L’anno politico si è aperto con il significativo incontro tra Giorgia Meloni e Trump e la disfatta organizzativa del campo largo in Sardegna. Testimonianze di incolmabili abissi di scala: la premier si muove da protagonista sullo scacchiere globale, il centrosinistra inciampa su elementari rendiconti elettorali locali. Basterebbero queste due istantanee per archiviare il 2025 prima che inizi. In 26 mesi di governo Giorgia Meloni ha mostrato un elevato tasso di professionismo politico. Ha superato le iniziali diffidenze internazionali e – complice un mood globale favorevole – oggi la sua si presenta come la più solida leadership d’Europa. Gestisce con mano lieve le periodiche, infantili turbolenze della sua maggioranza. E ha cementato il già forte legame con la sua constituency, vero fattore vincente in un’epoca nella quale il solo affacciarsi al potere genera disaffezioni, sospetti e ostilità nell’elettorato.

Senza avversari

Tutti e solo meriti suoi? Domanda senza senso, perché la politica funziona come una partita di calcio o qualunque altra challenge: si vince perché tu sei bravo ma anche perché gli altri sono scarsi, o quantomeno più scarsi di te. E non c’è dubbio che gli avversari della Meloni, al momento, non sembrano attrezzati per competere. È un fatto che il centrosinistra tutto è tranne che una squadra. Ognuno dei giocatori (dalla Schlein – a proposito, dov’è finita? – fino ai vari zerovirgola, passando per il CamaleConte) lavora per sé, per consolidare il controllo del proprio spicchio di campo, manutenendo apparati famelici e militanti creduloni, esaltando identità presunte più che vere. Né l’annunciato avvento di una formazione centrista di impronta “cattolica” (qualunque cosa voglia dire nel XXI secolo) potrà colmare il deficit strutturale dell’alleanza: la mancanza di un progetto unitario incarnato in una leadership indiscussa.

Il limite

Ovunque, nelle democrazie, progetti e leadership marciano insieme: così la Meloni, nel tempo, ha costruito profilo, identità e credibilità. Il punto è che oggi, da palazzo Chigi, la brava e apprezzata professionista si sta limitando a gestire un paese che da 25 anni si impoverisce, e non per le disuguaglianze che aumentano, ma perché ha istituzioni formative arcaiche, per lo strapotere delle corporazioni sull’interesse collettivo, per la distanza crescente tra la nostra qualità della vita e quella dei paesi più sviluppati, che chiunque può misurare varcando i confini nazionali.

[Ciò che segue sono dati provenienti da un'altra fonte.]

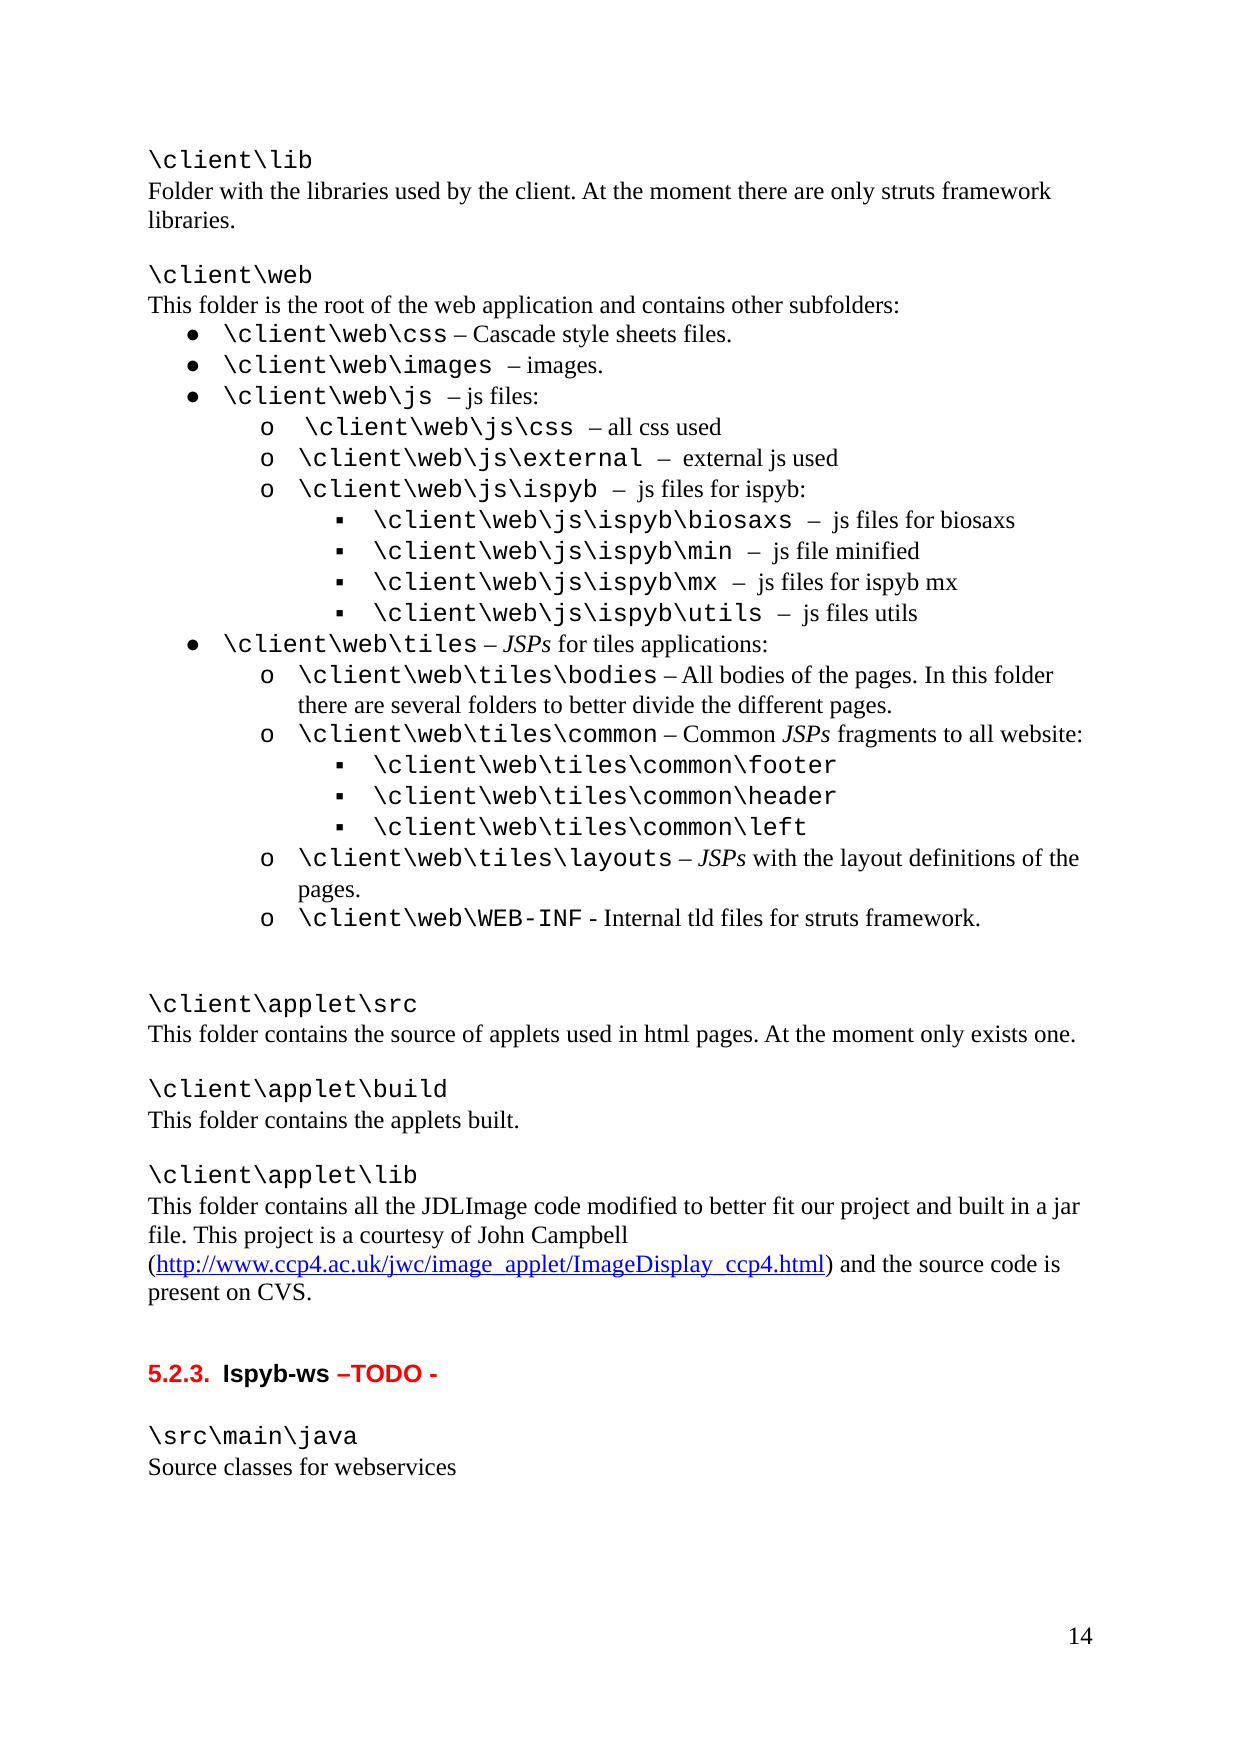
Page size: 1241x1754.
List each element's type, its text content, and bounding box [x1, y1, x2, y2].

list \client\web\css – Cascade style sheets files. [185, 319, 1093, 350]
text Folder with the libraries used by the client. At the moment there are only struts framework libraries. [148, 176, 1093, 233]
subtitle Ispyb-ws –TODO - [148, 1359, 1093, 1388]
list \client\web\images – images. [185, 350, 1093, 381]
text \src\main\java [148, 1423, 1093, 1452]
list \client\web\js\css – all css used [260, 412, 1093, 443]
text This folder contains all the JDLImage code modified to better fit our project and built in a jar file. This project is a courtesy of John Campbell (http://www.ccp4.ac.uk/jwc/image_applet/ImageDisplay_ccp4.html) and the source code is present on CVS. [148, 1191, 1093, 1306]
text Source classes for webservices [148, 1452, 1093, 1480]
list \client\web\tiles\common\left [335, 812, 1093, 843]
text \client\applet\build [148, 1077, 1093, 1105]
list \client\web\js\external – external js used [260, 443, 1093, 474]
text \client\web [148, 262, 1093, 291]
text \client\applet\src [148, 991, 1093, 1019]
list \client\web\WEB-INF - Internal tld files for struts framework. [260, 903, 1093, 934]
list \client\web\tiles\bodies – All bodies of the pages. In this folder there are several folders to better divide the different pages. [260, 659, 1093, 719]
list \client\web\js\ispyb\mx – js files for ispyb mx [335, 567, 1093, 598]
list \client\web\tiles – JSPs for tiles applications: [185, 629, 1093, 659]
list \client\web\tiles\layouts – JSPs with the layout definitions of the pages. [260, 843, 1093, 903]
list \client\web\js\ispyb – js files for ispyb: [260, 474, 1093, 505]
list \client\web\js\ispyb\biosaxs – js files for biosaxs [335, 505, 1093, 536]
list \client\web\js\ispyb\utils – js files utils [335, 598, 1093, 629]
text \client\applet\lib [148, 1163, 1093, 1191]
list \client\web\js – js files: [185, 381, 1093, 412]
text \client\lib [148, 148, 1093, 176]
text This folder is the root of the web application and contains other subfolders: [148, 291, 1093, 319]
text This folder contains the applets built. [148, 1105, 1093, 1134]
list \client\web\tiles\common – Common JSPs fragments to all website: [260, 719, 1093, 750]
text This folder contains the source of applets used in html pages. At the moment only exists one. [148, 1019, 1093, 1048]
list \client\web\tiles\common\header [335, 781, 1093, 812]
list \client\web\tiles\common\footer [335, 750, 1093, 781]
list \client\web\js\ispyb\min – js file minified [335, 536, 1093, 567]
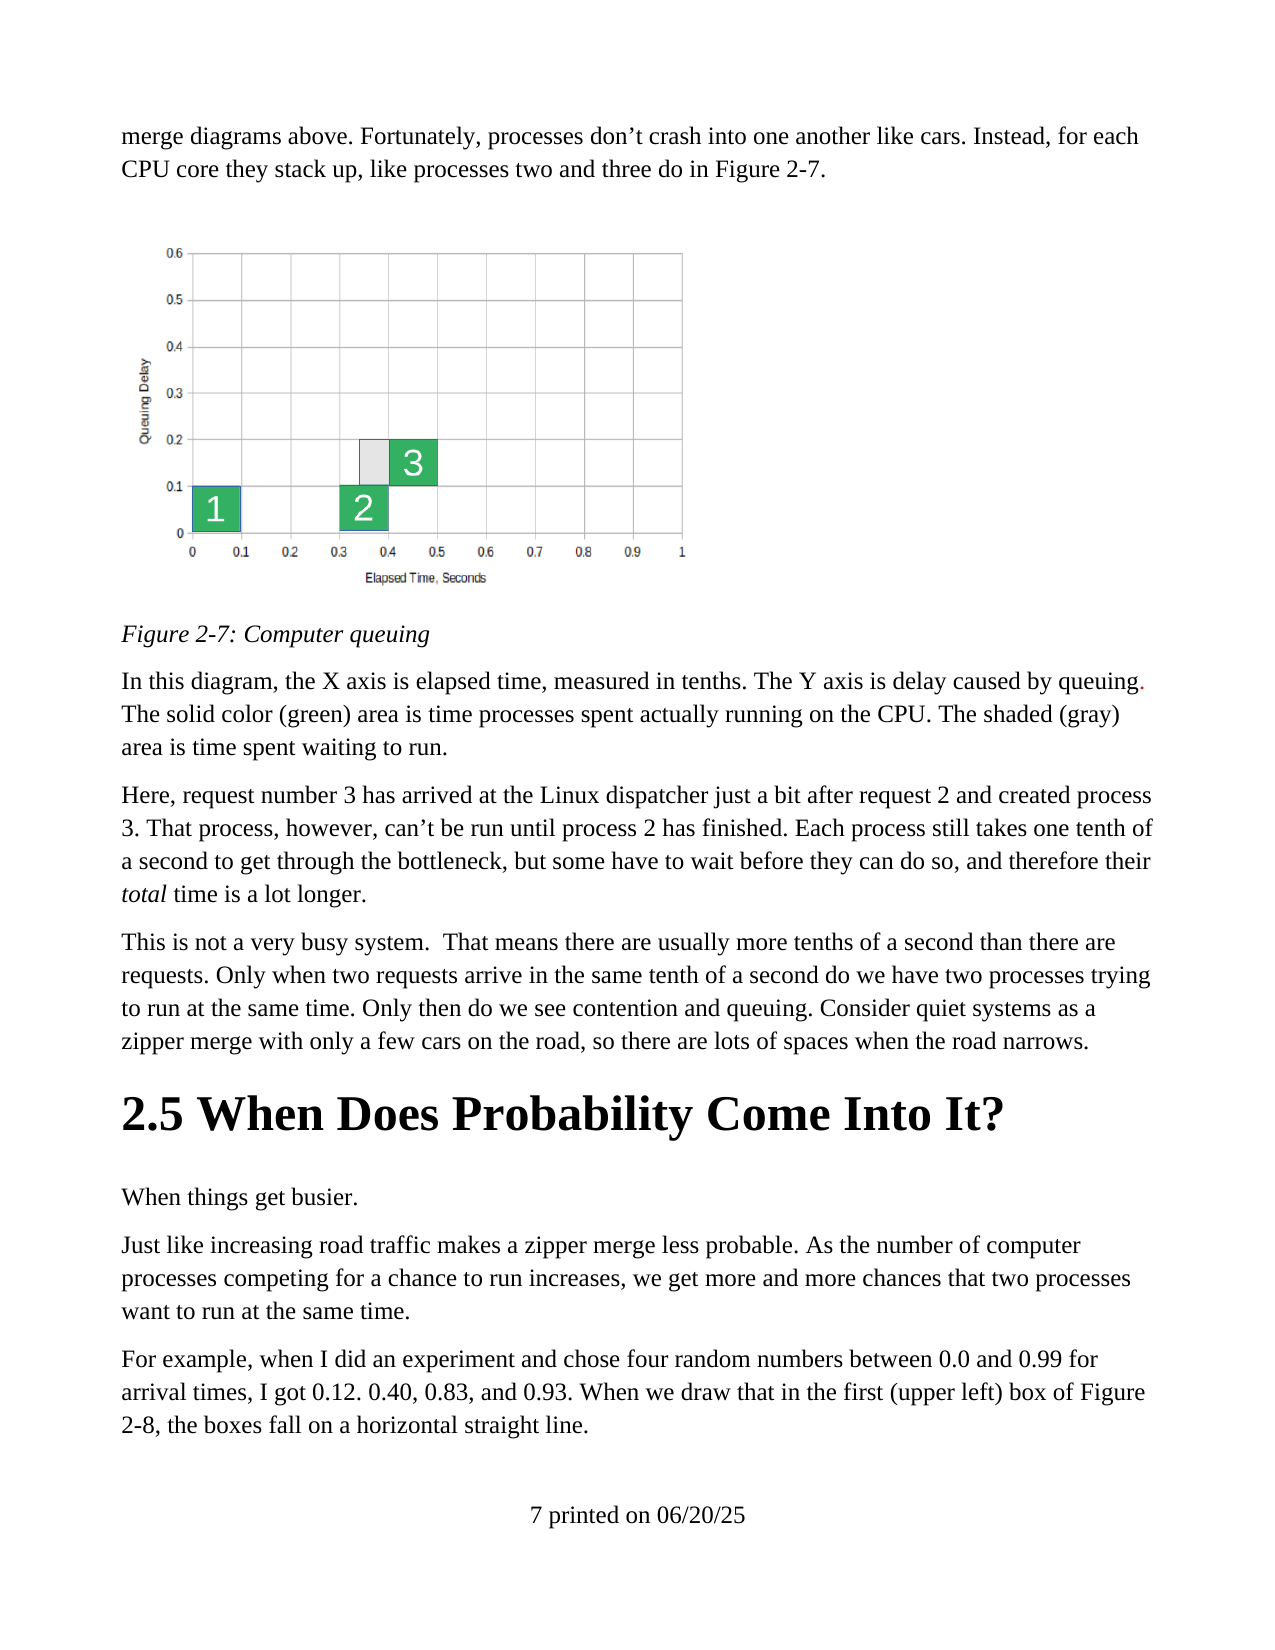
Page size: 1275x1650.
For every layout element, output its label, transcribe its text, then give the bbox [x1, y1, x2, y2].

text In this diagram, the X axis is elapsed time, measured in tenths. The Y axis is delay caused by queuing. The solid color (green) area is time processes spent actually running on the CPU. The shaded (gray) area is time spent waiting to run. [121, 666, 1154, 761]
picture [127, 230, 700, 607]
text Here, request number 3 has arrived at the Linux dispatcher just a bit after request 2 and created process 3. That process, however, can’t be run until process 2 has finished. Each process still takes one tenth of a second to get through the bottleneck, but some have to wait before they can do so, and therefore their total time is a lot longer. [121, 780, 1154, 908]
text This is not a very busy system. That means there are usually more tenths of a second than there are requests. Only when two requests arrive in the same tenth of a second do we have two processes trying to run at the same time. Only then do we see contention and queuing. Consider quiet systems as a zipper merge with only a few cars on the road, so there are lots of spaces when the road narrows. [121, 927, 1154, 1054]
text Figure 2-7: Computer queuing [121, 243, 705, 647]
text For example, when I did an experiment and chose four random numbers between 0.0 and 0.99 for arrival times, I got 0.12. 0.40, 0.83, and 0.93. When we draw that in the first (upper left) box of Figure 2-8, the boxes fall on a horizontal straight line. [121, 1344, 1154, 1438]
text When things get busier. [121, 1182, 1154, 1211]
text merge diagrams above. Fortunately, processes don’t crash into one another like cars. Instead, for each CPU core they stack up, like processes two and three do in Figure 2-7. [121, 121, 1154, 183]
subtitle 2.5 When Does Probability Come Into It? [121, 1084, 1154, 1141]
text Just like increasing road traffic makes a zipper merge less probable. As the number of computer processes competing for a chance to run increases, we get more and more chances that two processes want to run at the same time. [121, 1230, 1154, 1325]
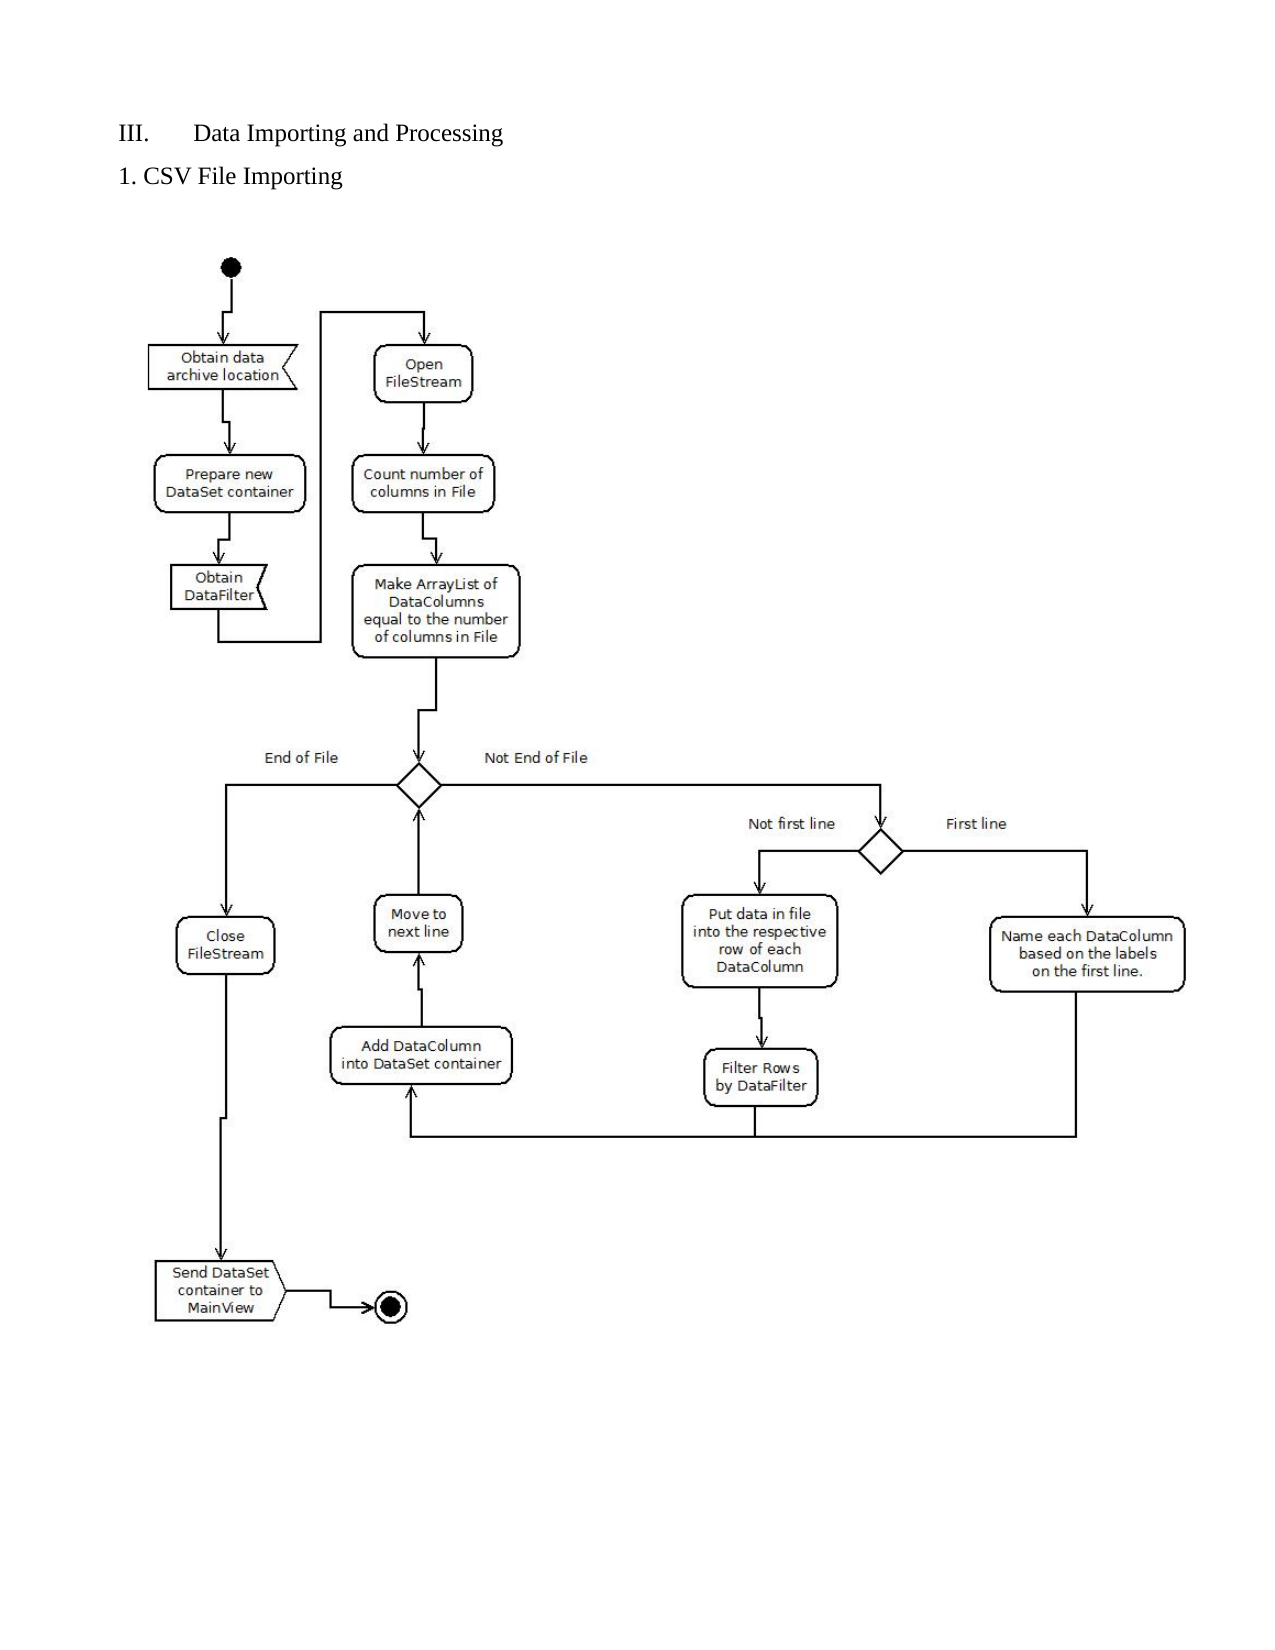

Mentre la sinistra, invece di intestarsi battaglie che possano invertire la rotta valorizzando il merito, il mercato, la concorrenza – unici possibili fattori di cambiamento – si balocca agitando fantasmi, chiedendo più spesa pubblica e redistribuzione, ostacolando ogni riforma di sistema. Con l’aggravante – serissima – di non avere neppure una leadership all’altezza. Ecco perché, se non intervengono novità dirompenti, nel 2025 la navigazione della Meloni procederà più che tranquilla, senza avversari degni di nota. In un mondo in tempesta, la politica italiana sembra arenata in una eterna Gran Bonaccia delle Antille.